Introduction

Goals

What Is Data Science?

What is data science, and how is it different from statistics or spreadsheet work?

What kind of work will this course prepare you to do?

What LLMs Do

What does an LLM do when I ask it to write Python code?

Why does it matter that LLMs do not actually understand data?

The Costs of LLMs

What are the environmental and labor costs of using LLM tools?

What This Course Does Not Do

What should I not use an LLM for in a research context?

Check Understanding

A classmate says LLMs "understand" data because they can write correct code. What is wrong with this claim, and what evidence would help you explain the difference?

LLMs predict plausible text based on patterns in their training data. They produce code that looks correct because they have seen many similar examples, not because they understand what the code does. To prove this, ask an LLM a question about a dataset and include a false column name in the prompt. The LLM will use that column name without questioning it, because it cannot see the data.

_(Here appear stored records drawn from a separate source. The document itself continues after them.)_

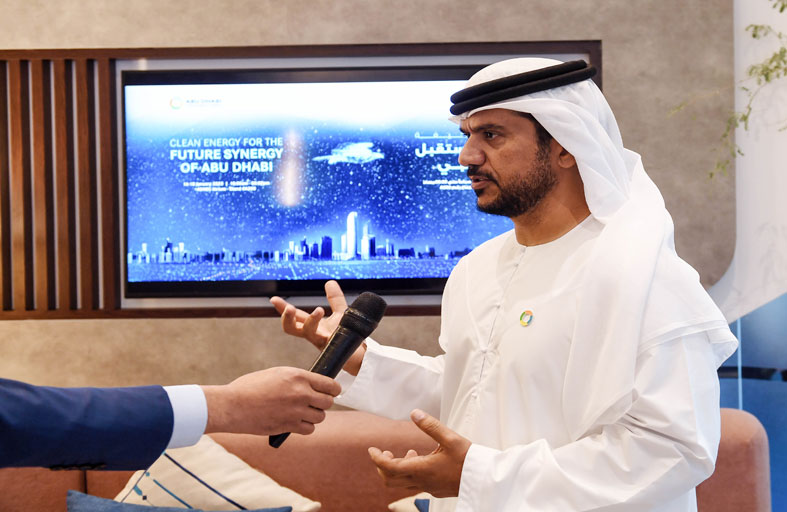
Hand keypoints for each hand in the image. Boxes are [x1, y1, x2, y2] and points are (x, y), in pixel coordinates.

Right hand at [201, 366, 340, 435]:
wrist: (232, 406)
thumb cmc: (249, 387)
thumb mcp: (276, 374)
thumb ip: (295, 379)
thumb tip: (311, 385)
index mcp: (298, 376)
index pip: (330, 385)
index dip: (333, 389)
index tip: (332, 391)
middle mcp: (301, 393)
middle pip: (328, 402)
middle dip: (323, 402)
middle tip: (316, 402)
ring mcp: (296, 411)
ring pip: (320, 417)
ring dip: (314, 415)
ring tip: (304, 412)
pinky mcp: (289, 427)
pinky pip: (309, 429)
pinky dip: (306, 427)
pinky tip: (297, 422)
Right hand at [270, 280, 366, 374]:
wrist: (360, 355)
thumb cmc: (348, 336)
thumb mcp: (340, 313)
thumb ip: (335, 299)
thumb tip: (329, 282)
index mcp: (313, 326)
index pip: (295, 316)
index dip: (283, 308)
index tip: (274, 299)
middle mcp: (313, 335)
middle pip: (292, 328)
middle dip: (287, 318)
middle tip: (289, 308)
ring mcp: (322, 342)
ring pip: (308, 333)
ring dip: (311, 320)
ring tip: (319, 310)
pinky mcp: (333, 347)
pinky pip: (328, 339)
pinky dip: (331, 331)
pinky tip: (336, 322)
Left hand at [368, 409, 470, 497]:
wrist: (485, 480)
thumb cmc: (469, 459)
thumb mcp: (450, 438)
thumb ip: (431, 426)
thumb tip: (414, 413)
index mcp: (421, 469)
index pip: (389, 468)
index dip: (377, 459)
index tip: (371, 449)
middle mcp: (422, 481)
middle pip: (390, 479)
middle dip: (383, 466)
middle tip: (385, 452)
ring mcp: (428, 487)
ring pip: (402, 483)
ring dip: (397, 469)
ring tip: (407, 452)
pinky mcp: (435, 489)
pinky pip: (414, 483)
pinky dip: (410, 472)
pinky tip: (421, 458)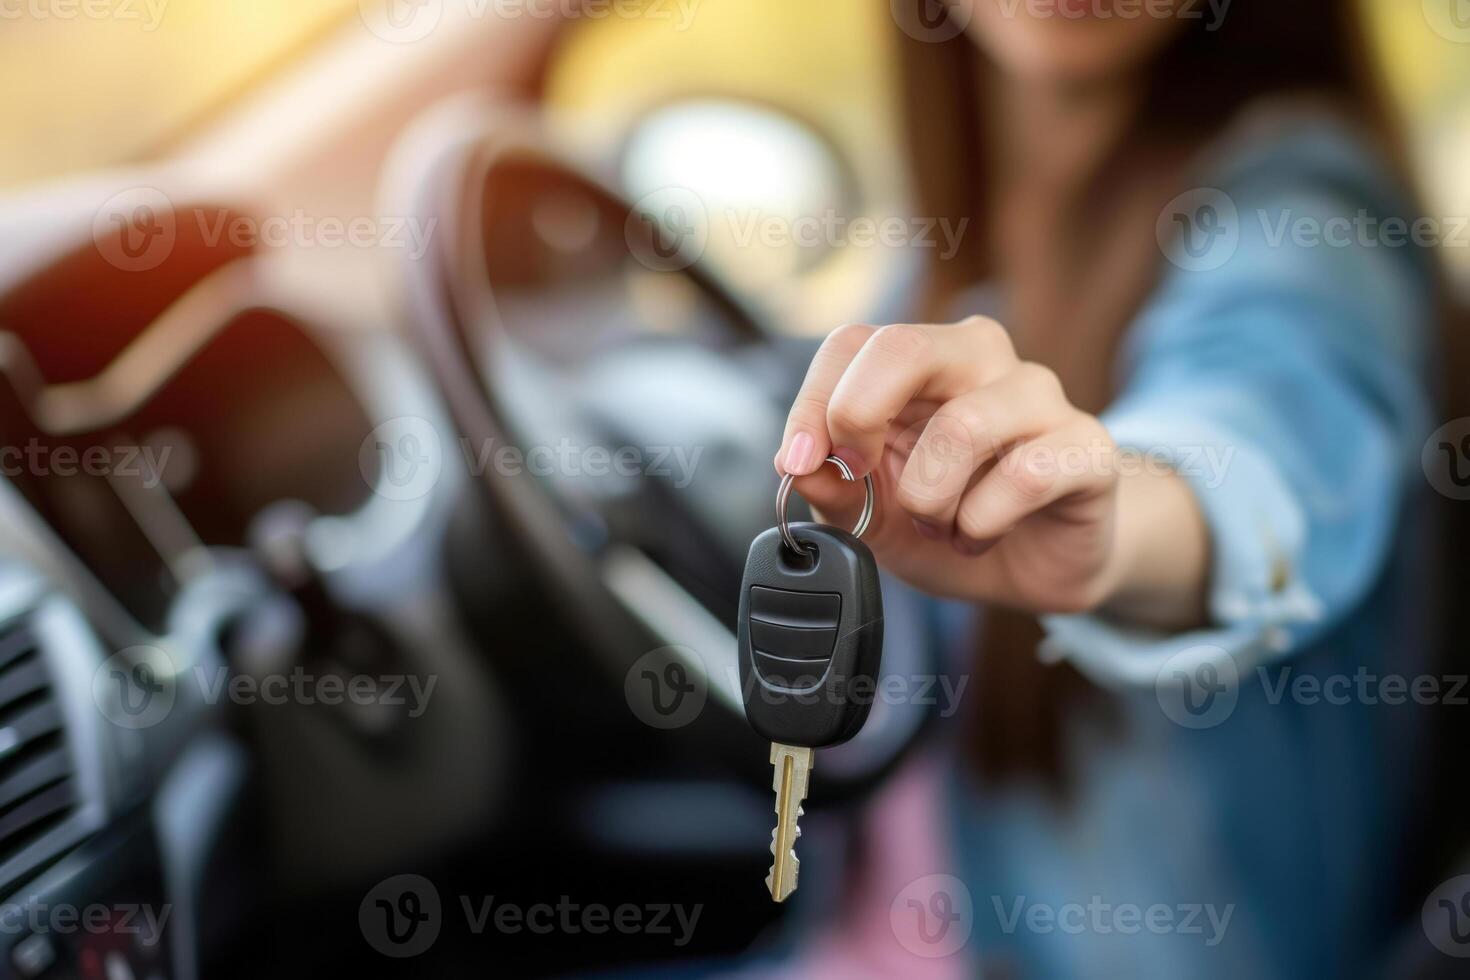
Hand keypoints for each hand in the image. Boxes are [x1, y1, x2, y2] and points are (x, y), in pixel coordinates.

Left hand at [774, 318, 1208, 624]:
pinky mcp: (1086, 447)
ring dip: (931, 499)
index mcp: (922, 362)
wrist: (1034, 569)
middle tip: (860, 477)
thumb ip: (832, 487)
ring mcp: (1039, 398)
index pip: (854, 343)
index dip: (814, 403)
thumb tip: (797, 464)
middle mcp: (981, 361)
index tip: (797, 462)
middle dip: (860, 419)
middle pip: (906, 348)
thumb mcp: (874, 515)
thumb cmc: (954, 520)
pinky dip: (981, 523)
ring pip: (963, 426)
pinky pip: (1024, 476)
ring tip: (937, 526)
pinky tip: (979, 536)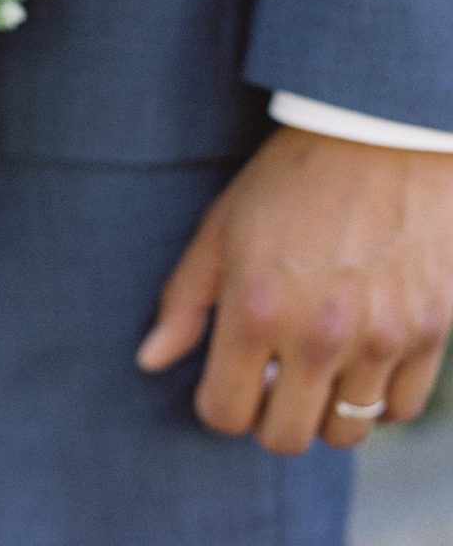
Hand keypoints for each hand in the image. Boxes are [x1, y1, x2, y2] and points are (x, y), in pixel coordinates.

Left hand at [138, 128, 452, 453]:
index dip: (217, 403)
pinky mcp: (429, 332)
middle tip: (270, 377)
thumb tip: (149, 360)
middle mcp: (318, 334)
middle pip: (286, 438)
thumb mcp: (221, 228)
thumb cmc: (289, 179)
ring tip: (315, 364)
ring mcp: (380, 338)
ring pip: (346, 432)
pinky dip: (377, 399)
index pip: (225, 412)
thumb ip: (184, 301)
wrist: (377, 135)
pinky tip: (360, 359)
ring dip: (323, 409)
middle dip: (268, 416)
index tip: (226, 380)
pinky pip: (400, 410)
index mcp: (256, 307)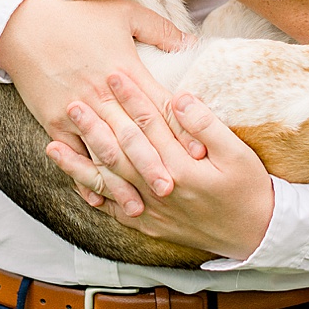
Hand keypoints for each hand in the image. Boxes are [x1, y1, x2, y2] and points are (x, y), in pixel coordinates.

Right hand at [0, 0, 190, 206]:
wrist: (23, 24)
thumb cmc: (76, 14)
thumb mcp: (124, 12)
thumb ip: (160, 29)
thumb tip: (191, 43)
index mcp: (125, 70)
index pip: (158, 107)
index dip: (179, 131)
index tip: (198, 153)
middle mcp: (103, 95)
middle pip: (133, 137)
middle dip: (153, 166)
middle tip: (173, 190)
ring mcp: (77, 111)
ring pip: (104, 153)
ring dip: (121, 181)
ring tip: (139, 206)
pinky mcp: (53, 120)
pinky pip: (73, 154)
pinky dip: (84, 176)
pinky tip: (97, 197)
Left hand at [44, 73, 274, 261]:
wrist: (256, 235)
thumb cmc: (249, 189)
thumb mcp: (238, 154)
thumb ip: (206, 126)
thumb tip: (179, 99)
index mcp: (181, 169)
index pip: (148, 126)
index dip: (129, 98)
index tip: (113, 74)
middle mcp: (159, 191)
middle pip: (119, 153)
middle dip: (94, 126)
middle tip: (72, 101)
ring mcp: (151, 211)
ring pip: (108, 184)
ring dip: (79, 165)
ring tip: (52, 146)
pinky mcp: (149, 225)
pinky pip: (113, 210)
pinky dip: (93, 197)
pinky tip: (76, 184)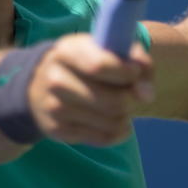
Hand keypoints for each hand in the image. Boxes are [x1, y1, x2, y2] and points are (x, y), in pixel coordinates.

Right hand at [28, 34, 153, 146]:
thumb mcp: (107, 49)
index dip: (127, 72)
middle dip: (131, 99)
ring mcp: (53, 107)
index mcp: (66, 51)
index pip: (99, 66)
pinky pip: (103, 138)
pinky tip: (115, 121)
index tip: (134, 72)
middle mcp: (55, 79)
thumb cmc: (85, 61)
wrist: (40, 83)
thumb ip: (136, 62)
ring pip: (111, 122)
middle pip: (112, 101)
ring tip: (122, 106)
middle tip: (131, 93)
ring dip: (126, 116)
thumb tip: (146, 95)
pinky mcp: (57, 131)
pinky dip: (119, 131)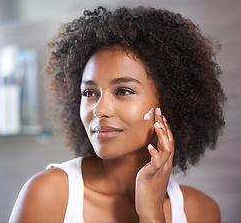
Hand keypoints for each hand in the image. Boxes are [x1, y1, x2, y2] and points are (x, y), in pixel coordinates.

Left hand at [135, 108, 174, 222]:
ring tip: (157, 124)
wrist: (150, 208)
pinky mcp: (151, 175)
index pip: (168, 141)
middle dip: (164, 126)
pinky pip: (155, 164)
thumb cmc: (149, 189)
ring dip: (162, 136)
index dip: (166, 128)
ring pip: (166, 150)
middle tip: (159, 111)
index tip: (161, 116)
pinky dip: (154, 154)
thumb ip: (155, 160)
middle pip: (169, 141)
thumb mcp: (153, 171)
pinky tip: (150, 147)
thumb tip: (153, 149)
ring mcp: (160, 169)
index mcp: (165, 162)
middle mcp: (166, 164)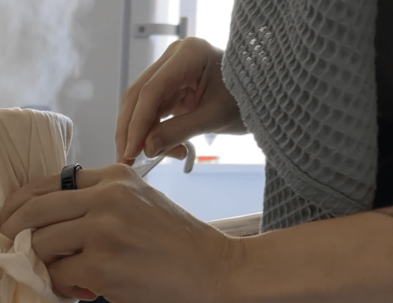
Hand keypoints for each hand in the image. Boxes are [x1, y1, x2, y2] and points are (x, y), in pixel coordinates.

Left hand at [0, 164, 240, 302]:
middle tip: (6, 252)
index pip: (45, 183)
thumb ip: (96, 205)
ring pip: (39, 244)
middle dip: (10, 233)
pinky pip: (57, 275)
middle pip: (32, 210)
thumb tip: (44, 227)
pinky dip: (59, 286)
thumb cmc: (180, 246)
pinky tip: (78, 291)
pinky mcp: (102, 265)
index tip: (7, 223)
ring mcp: (103, 230)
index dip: (17, 205)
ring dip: (37, 265)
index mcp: (113, 176)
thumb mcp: (140, 204)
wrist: (220, 274)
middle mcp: (106, 197)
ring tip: (57, 276)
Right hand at [117, 37, 245, 163]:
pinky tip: (164, 149)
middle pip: (138, 96)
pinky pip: (152, 111)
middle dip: (131, 130)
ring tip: (153, 156)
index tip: (131, 151)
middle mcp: (174, 58)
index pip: (151, 91)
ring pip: (140, 105)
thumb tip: (146, 149)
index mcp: (188, 54)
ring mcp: (170, 71)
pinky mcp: (170, 87)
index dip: (137, 123)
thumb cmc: (249, 100)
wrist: (265, 96)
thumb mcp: (215, 117)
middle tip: (127, 159)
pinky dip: (153, 132)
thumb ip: (178, 131)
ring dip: (141, 134)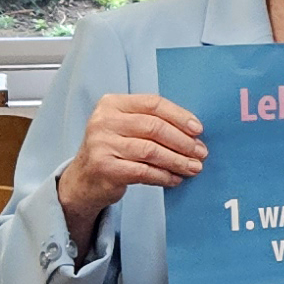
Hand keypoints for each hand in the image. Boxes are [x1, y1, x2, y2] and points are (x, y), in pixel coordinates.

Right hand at [57, 93, 206, 247]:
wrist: (83, 179)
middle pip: (155, 127)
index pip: (153, 104)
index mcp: (112, 104)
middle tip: (201, 153)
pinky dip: (164, 176)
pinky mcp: (104, 168)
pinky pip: (143, 171)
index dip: (180, 116)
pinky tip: (175, 179)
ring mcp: (101, 144)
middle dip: (183, 141)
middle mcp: (103, 121)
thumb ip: (152, 122)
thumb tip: (194, 132)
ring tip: (194, 167)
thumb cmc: (113, 149)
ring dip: (178, 161)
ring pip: (151, 151)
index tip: (198, 130)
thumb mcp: (126, 127)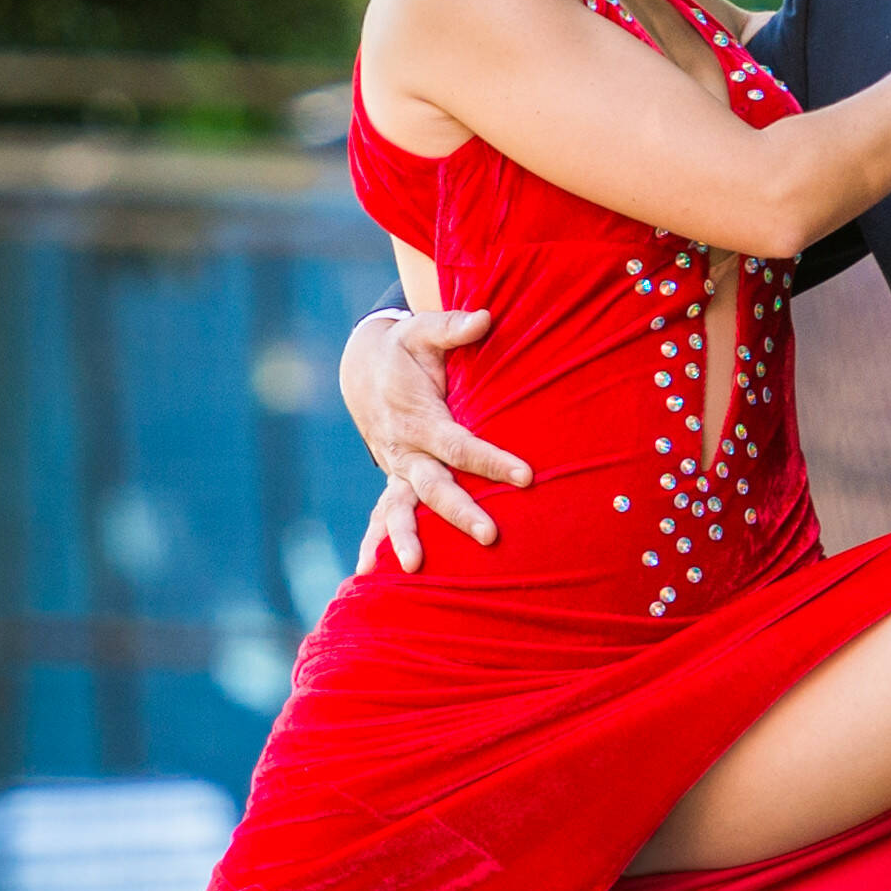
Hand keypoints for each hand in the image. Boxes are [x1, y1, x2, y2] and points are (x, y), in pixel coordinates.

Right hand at [340, 304, 527, 572]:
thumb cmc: (404, 351)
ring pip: (401, 508)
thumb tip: (485, 316)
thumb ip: (452, 327)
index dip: (492, 460)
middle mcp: (406, 450)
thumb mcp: (422, 332)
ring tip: (412, 569)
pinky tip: (369, 574)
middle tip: (491, 535)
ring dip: (404, 538)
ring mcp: (396, 470)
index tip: (527, 476)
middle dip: (460, 512)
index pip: (460, 445)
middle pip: (435, 487)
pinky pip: (382, 515)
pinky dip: (374, 542)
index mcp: (421, 418)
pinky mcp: (394, 481)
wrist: (362, 370)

You ask an LLM to compute the average temperature in a dataset and it returns 2847.3. You expected a number between -30 and 45. List two things you would check before running the code again.

First, check whether the LLM used the correct column: it may have computed the average of a year or station identifier instead of a temperature. Second, check the units: some temperature datasets store values in hundredths of a degree Celsius (so 2847 means 28.47) or use Kelvin instead of Celsius. Ask the LLM "what units did you assume for the temperature column?" before trusting any number.

Why is saving an analysis as a Python script more reproducible than saving it as a spreadsheet?

A Python script records every step: which file was read, which rows were filtered, which formula was applied, in which order. Anyone can re-run the script and get the same result. A spreadsheet mixes data, formulas, and results in the same cells , making it easy to overwrite a value without any record of the change, and hard to verify that the visible numbers follow from the raw data.

Name one situation where using an LLM to write code is worth its environmental cost, and one where it probably is not.

Worth the cost: automating a well-understood, repetitive task such as reading fifty CSV files in the same format and combining them into one table. Probably not worth it: asking an LLM to interpret what your results mean or to decide which statistical test suits your research design, because those are exactly the judgments you need to practice to become a competent researcher.

Exercises

Map the Workflow

Draw a flowchart of the prompt-check-run-interpret loop that this course uses in every session. Label each step with one question you should ask yourself before moving to the next step.

Find the Deskilling Risk

Think of one task you already use an LLM for regularly, such as searching for references, summarizing papers, or writing emails. Write a paragraph describing how you would do that task without the LLM for one week, and what you expect you would notice.

Read a Methods Section

Find a published paper in your field that includes a "data analysis" or "methods" section. Write down every software tool, cleaning step, or statistical procedure the authors mention. Identify one step where an LLM could have helped, and one where relying on it uncritically could have introduced an error.